民俗断想

民俗学を中心に、学校教育や社会問題について論評します。

死蔵されいずれゴミとなる民具

2020-10-26 17:08:04 | 民俗学

平成の大合併以後、小さな村や町にあった民具展示場、それは歴史民俗資料館と名付けられたものが多いのですが、は大方鍵がかけられてほこりにまみれているか、廃校となった小中学校に移動して集められ、その学校と共に朽ちるのを待っています。そこにあるのは、たとえば数多くの箱枕やお椀箱善、糸車などの養蚕用具だったりします。ムラに声をかけて集めたので同じ物が数多くあります。受け入れ事務をしていないので、ムラのどこにあった物か、正確な呼称、使い方などが正確にはわかりません。そして、何よりも地域の地理的、文化圏的特性をあらわす物が何なのかは、誰もわかっていません。学芸員といわれる人がいればまだいいのですが、市の職員はいても専門的知識のある人は稀ですから、できるだけ手を触れないように視界の外に保管するようにし、いよいよとなれば一括して廃棄となるでしょう。

 文化にお金をかけられるほど、財政的ゆとりがなくなってきているというのはわかります。しかし、住民が文化的アイデンティティーをもつということは、人口減少化社会で地方都市を継続していくには、長期的に見ればなくてはならないものです。
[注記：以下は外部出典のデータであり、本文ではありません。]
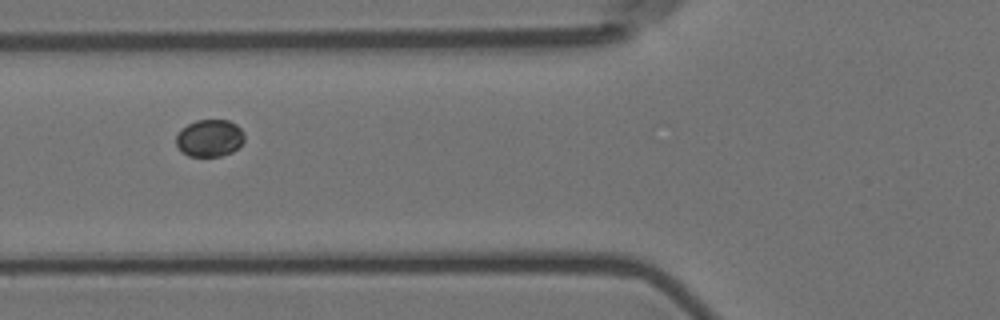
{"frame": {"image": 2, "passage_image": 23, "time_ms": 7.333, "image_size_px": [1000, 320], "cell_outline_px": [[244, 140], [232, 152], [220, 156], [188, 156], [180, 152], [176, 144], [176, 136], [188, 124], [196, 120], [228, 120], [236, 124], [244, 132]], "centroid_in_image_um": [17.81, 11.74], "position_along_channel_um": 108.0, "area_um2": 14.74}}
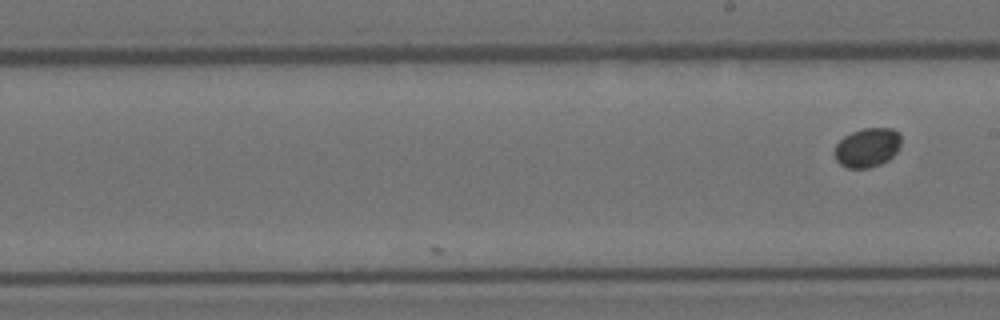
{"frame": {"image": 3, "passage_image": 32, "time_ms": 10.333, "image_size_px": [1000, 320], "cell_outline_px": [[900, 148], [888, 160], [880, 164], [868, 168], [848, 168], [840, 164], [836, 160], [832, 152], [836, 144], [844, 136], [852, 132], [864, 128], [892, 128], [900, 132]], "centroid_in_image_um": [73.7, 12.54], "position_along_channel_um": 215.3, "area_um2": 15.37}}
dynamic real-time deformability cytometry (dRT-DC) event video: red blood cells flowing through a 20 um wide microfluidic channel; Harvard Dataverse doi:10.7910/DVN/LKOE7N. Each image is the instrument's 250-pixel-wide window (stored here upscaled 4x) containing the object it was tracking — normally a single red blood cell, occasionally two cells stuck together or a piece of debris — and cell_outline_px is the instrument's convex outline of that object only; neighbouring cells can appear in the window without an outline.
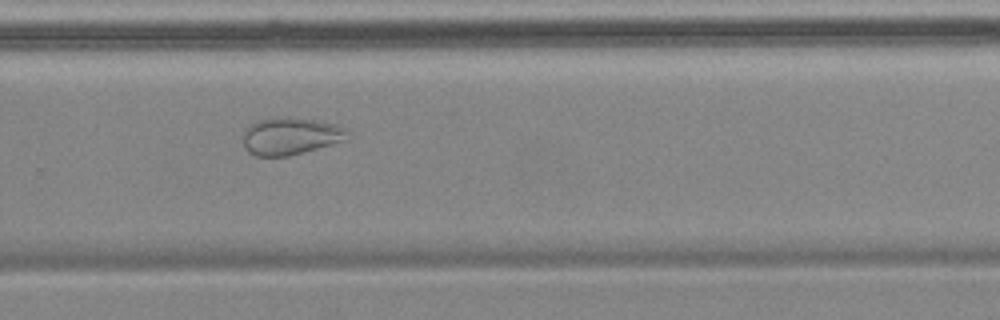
{"species": "common noctule bat (a hibernating species)", "species_latin": "Nyctalus noctula", "temperature_condition": "cold", "stored_images_in_passage": 14, "camera_frame_rate_fps": 3000, "um_per_image_px": 0.085, "animal": {"sex": "female", "body_mass_g": 18.4}, "frame": {"image": 1, "passage_image": 10, "time_ms": 11.333, "image_size_px": [1000, 320], "cell_outline_px": [[348, 140], [304, 152], [288, 156], [256, 156], [248, 152], [244, 148], [244, 128], [256, 120], [280, 116], [288, 116], [320, 120], [336, 124], [344, 128], [348, 132]], "centroid_in_image_um": [24.69, 11.55], "position_along_channel_um": 305.1, "area_um2": 23.18}, "authors_computed_cell_mechanics": {"area_um2": 27.9463, "velocity_mm_per_s": 3.5181, "shape_relaxation_time_tau1_ms": null, "shape_relaxation_time_tau2_ms": 2.4985, "deformation_change_tau1": null, "deformation_change_tau2": 0.0561}}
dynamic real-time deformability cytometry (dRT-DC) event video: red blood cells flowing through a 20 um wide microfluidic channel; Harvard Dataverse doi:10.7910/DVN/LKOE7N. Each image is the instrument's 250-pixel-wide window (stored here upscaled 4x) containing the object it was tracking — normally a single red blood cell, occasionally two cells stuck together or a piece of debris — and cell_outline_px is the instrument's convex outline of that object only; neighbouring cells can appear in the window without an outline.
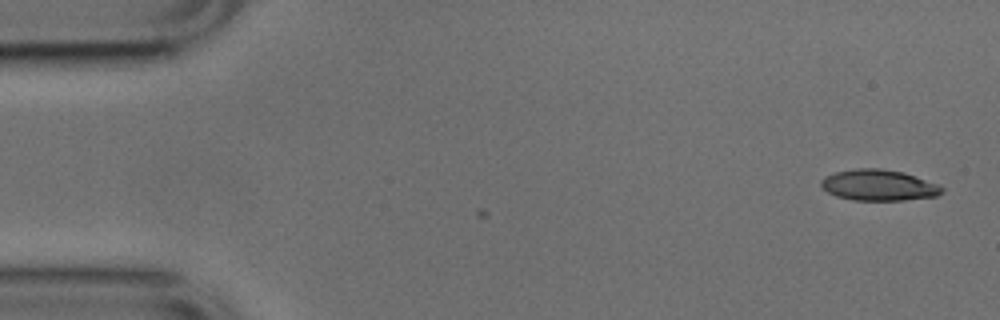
{"species": "common noctule bat (a hibernating species)", "species_latin": "Nyctalus noctula", "temperature_condition": "cold", "stored_images_in_passage": 3, "camera_frame_rate_fps": 3000, "um_per_image_px": 0.085, "animal": {"sex": "male", "body_mass_g": 17.9, "forearm_length_mm": 54.2}, "frame": {"image": 1, "passage_image": 3, "time_ms": 0.667, "image_size_px": [1000, 320], "cell_outline_px": [[944, 192], [936, 196], [904, 200], [852, 200], [836, 196], [828, 192], [820, 184], [820, 180], [836, 172], [856, 168], [880, 168], [904, 172], [940, 184], [944, 188]], "centroid_in_image_um": [74.74, 15.74], "position_along_channel_um": 10.3, "area_um2": 21.91}}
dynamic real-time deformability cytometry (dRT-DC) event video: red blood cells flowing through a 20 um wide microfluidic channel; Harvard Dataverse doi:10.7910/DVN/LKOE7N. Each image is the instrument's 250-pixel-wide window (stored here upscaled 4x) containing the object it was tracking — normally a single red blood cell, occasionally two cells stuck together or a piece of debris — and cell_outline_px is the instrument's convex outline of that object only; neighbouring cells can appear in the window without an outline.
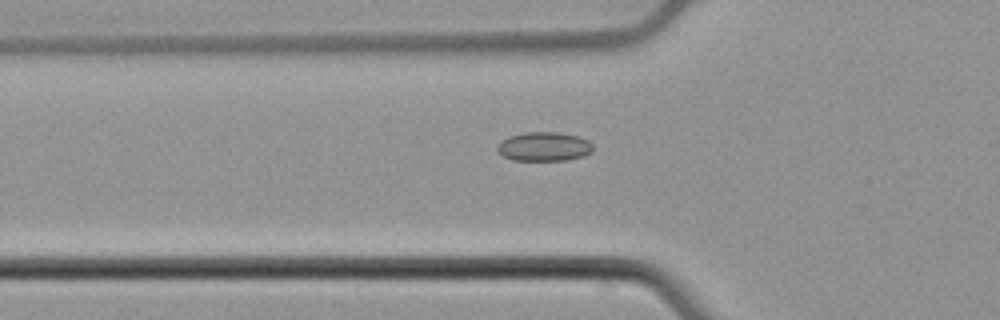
{"species": "common noctule bat (a hibernating species)", "species_latin": "Nyctalus noctula", "temperature_condition": "cold", "stored_images_in_passage": 55, "camera_frame_rate_fps": 3000, "um_per_image_px": 0.085, "animal": {"sex": "male", "body_mass_g": 21.5, "forearm_length_mm": 52.0}, "frame": {"image": 1, "passage_image": 19, "time_ms": 6.0, "image_size_px": [1000, 320], "cell_outline_px": [[592, 152], [584, 156], [568, 160], [512, 160], [496, 152], [496, 148], [500, 140], [508, 136], [524, 132], [556, 132], [580, 136], [588, 140], [592, 144]], "centroid_in_image_um": [46.22, 12.45], "position_along_channel_um": 79.6, "area_um2": 16.47}}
目先のわずかの見た目や、入館者数、入館料にばかり目が行くと本質を忘れてしまいます。足元の文化を見直し誇りをもつことを忘れてしまったら、郊外の新興都市群と同じになり、いずれ土地との結びつきを感じない多くの人々は、別の土地へと流れて行ってしまいます。山の中の廃校で、じっと朽ちるのを待つ民具は、後に朽ちていく地方都市の象徴のような気もします。